**Requirement:** Below are the records; collect from them each line containing the string "output".

[Hardware design source files]
=-=-=

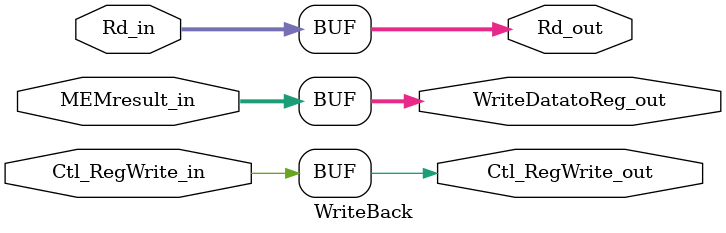
<source format=v>
`timescale 1ns / 1ps


module WriteBack(
	input Ctl_RegWrite_in,
	input [4:0] Rd_in,
	input [31:0] MEMresult_in,
	output reg Ctl_RegWrite_out,
	output reg [4:0] Rd_out,
	output reg [31:0] WriteDatatoReg_out
	);
	always @(*) begin
		Ctl_RegWrite_out		<= Ctl_RegWrite_in;
		Rd_out					<= Rd_in;
		WriteDatatoReg_out		<= MEMresult_in;
	end
endmodule
</source>
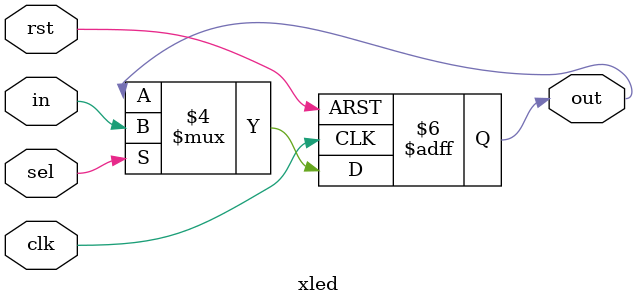
<source format=v>
`timescale 1ns / 1ps
`include "xdefs.vh"

module xled (
	     input clk,
	     input rst,
	     input sel,
	     input in,
	     output reg out
	    );

always@(posedge clk, posedge rst)
  if(rst == 1)
    out <= 1'b0;
  else if (sel == 1)    
    out <= in;   

endmodule

</source>
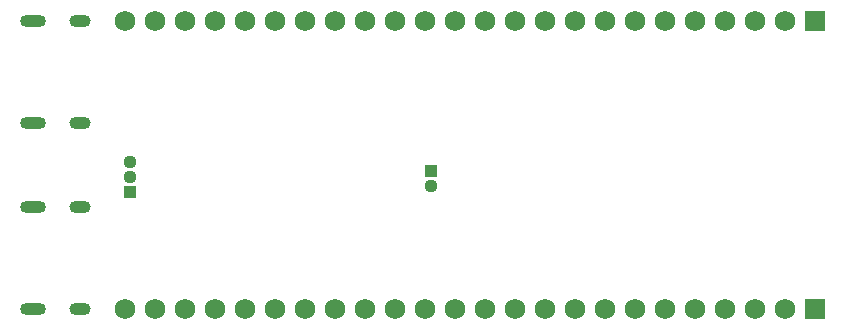
<source format=gbs>
G04*
G04 #@! TF.GenerationSoftware,Altium Limited,Altium Designer,24.3.1 (35)*
G04*
G04 Layer_Color=16711935*
%FSLAX25Y25*%
%MOIN*%
G70*
G04*
G04 #@! TF.SameCoordinates,18358673-9EB0-4F65-8AD0-3A3BFD57A4A7*
G04*
G04*
G04 #@! TF.FilePolarity,Negative*
G04*
G01*
G75*
%ADD50R,0.04400X0.04400*%
%ADD51C,0.04400*%
G04:AMPARAMS|DCode=52|XSize=39.37mil|YSize=86.61mil|CornerRadius=19.68mil|HoleSize=0mil|Usage=FLASHONLY|Rotation=270.000|XOffset=0mil|YOffset=0mil|HoleType=Round|Shape=RoundedRectangle|*
%AMROUNDEDRECTD52*
21,1,0.03937,0.04724,0,0,270.0*
21,1,0.00000,0.08661,0,0,270.0*
1,1,0.03937,-0.02362,0.00000*
1,1,0.03937,-0.02362,0.00000*
1,1,0.03937,0.02362,0.00000*
1,1,0.03937,0.02362,0.00000*
%
%ADD52ROUNDEDRECTD52*%
G04:AMPARAMS|DCode=53|XSize=39.37mil|YSize=70.87mil|CornerRadius=19.68mil|HoleSize=0mil|Usage=FLASHONLY|Rotation=270.000|XOffset=0mil|YOffset=0mil|HoleType=Round|Shape=RoundedRectangle|*
%AMROUNDEDRECTD53*
21,1,0.03937,0.03150,0,0,270.0*
21,1,0.00000,0.07087,0,0,270.0*
1,1,0.03937,-0.01575,0.00000*
1,1,0.03937,-0.01575,0.00000*
1,1,0.03937,0.01575,0.00000*
1,1,0.03937,0.01575,0.00000*
%
%ADD53ROUNDEDRECTD53*%
%ADD54C,0.06800*%
%ADD55R,0.06800X0.06800*%
D50*
X37500Y45000D02*
D03*
X138000Y51900D02*
D03*
D51*
X37500Y50000D02*
D03*
Y55000D02*
D03*
X138000Y46900D02*
D03*
D52*
X5252Y40016D02*
D03*
Y6000D02*
D03*
Y68000D02*
D03*
Y102016D02*
D03*
D53*
X21000Y40016D02*
D03*
Y6000D02*
D03*
Y68000D02*
D03*
Y102016D02*
D03*
D54*
X36000Y102000D02*
D03*
X46000D02*
D03*
X56000D02*
D03*
X66000D02*
D03*
X76000D02*
D03*
X86000D02*
D03*
X96000D02*
D03*
X106000D02*
D03*
X116000D02*
D03*
X126000D02*
D03*
X136000D02*
D03*
X146000D02*
D03*
X156000D02*
D03*
X166000D02*
D03*
X176000D02*
D03*
X186000D02*
D03*
X196000D02*
D03*
X206000D02*
D03*
X216000D02*
D03*
X226000D02*
D03*
X236000D02*
D03*
X246000D02*
D03*
X256000D02*
D03*
X36000Y6000D02*
D03*
X46000D02*
D03*
X56000D02*
D03*
X66000D02*
D03*
X76000D02*
D03*
X86000D02*
D03*
X96000D02*
D03*
X106000D02*
D03*
X116000D02*
D03*
X126000D02*
D03*
X136000D02*
D03*
X146000D02*
D03*
X156000D02*
D03*
X166000D02*
D03*
X176000D02*
D03*
X186000D02*
D03*
X196000D02*
D03*
X206000D02*
D03*
X216000D02*
D03*
X226000D02*
D03*
X236000D02*
D03*
X246000D02*
D03*
X256000D02*
D03*
D55*
X266000Y102000D02*
D03*
Y6000D02*
D03*
M02*

</source>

=-=-=

**Exercise response:**
	output reg Ctl_RegWrite_out,
	output reg [4:0] Rd_out,
	output reg [31:0] WriteDatatoReg_out
	     output reg out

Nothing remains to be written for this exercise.